Etwa 200 Menschen finden Platz in einer der städtischen Unterkünfte. Die Auslastung habe bei den kürzlich stark gefallenen Temperaturen bei 165 Plätzen gelegen, schildert Klobuschinski. Er überschlägt, dass etwa 70 Männer und sechs Frauen untergekommen seien, 84 Personen in Wohnungen, darunter eben besonders Familien.

Niederländischer Outdoor-Designer entwarf den Schutzanzug

Die Stadt hat außerdem von einer Erbschaft profitiert, die für arme Menschen in der Stadt bestimmt wurde. In den Niederlanden wurden damit 50 „Sheltersuits“ zum Preis von je 300 Euro angeschafft. Diese Schutzanzüge in verschiedenen Größen werden dort von ehemals obdachlosen oder geflüchteten Menschen aus recycelten, gespendeten oder gesammelten Schlafsäcken, Decken und Zelten hergestellt. „Die halten warm und die Nässe wirksam ab“, hat sich Bernd Miny überzeugt. Sie bestehen aus einer Kombination von Jacke mit Kapuze und innen liegendem Schal und einem Fußteil mit Reißverschluss.

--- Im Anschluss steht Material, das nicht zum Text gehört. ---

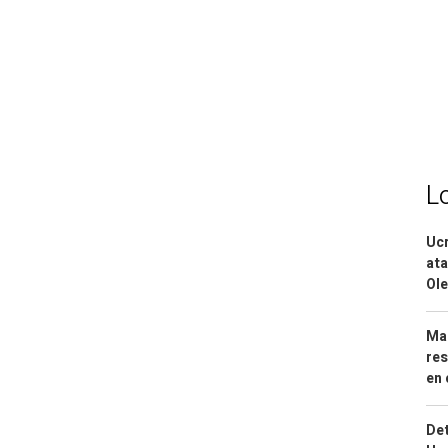
L
Ucr
ata
Ole
Mar
res
en 
Det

„Die haben wir schon alle ausgegeben“, schließt Dietmar Klobuschinski, „etwa an Caritas und Diakonie, „Arzt mobil“ und „Warm durch die Nacht“. Und die sollen die sorgfältig verteilen.“ Immerhin konnten die „Sheltersuits“ rechtzeitig zu den Frostnächten angeschafft werden.

Übernachtungsmöglichkeiten für wohnungslose Frauen vermitteln der Caritasverband unter 0209 201402 sowie die Zentrale Fachstelle für Wohnungsnotfälle (ZFW) der Stadt unter 0209 169 2150. An die ZFW können sich alle wohnungslosen Menschen auf der Suche nach Übernachtungsmöglichkeiten oder nach anderen Hilfen wenden.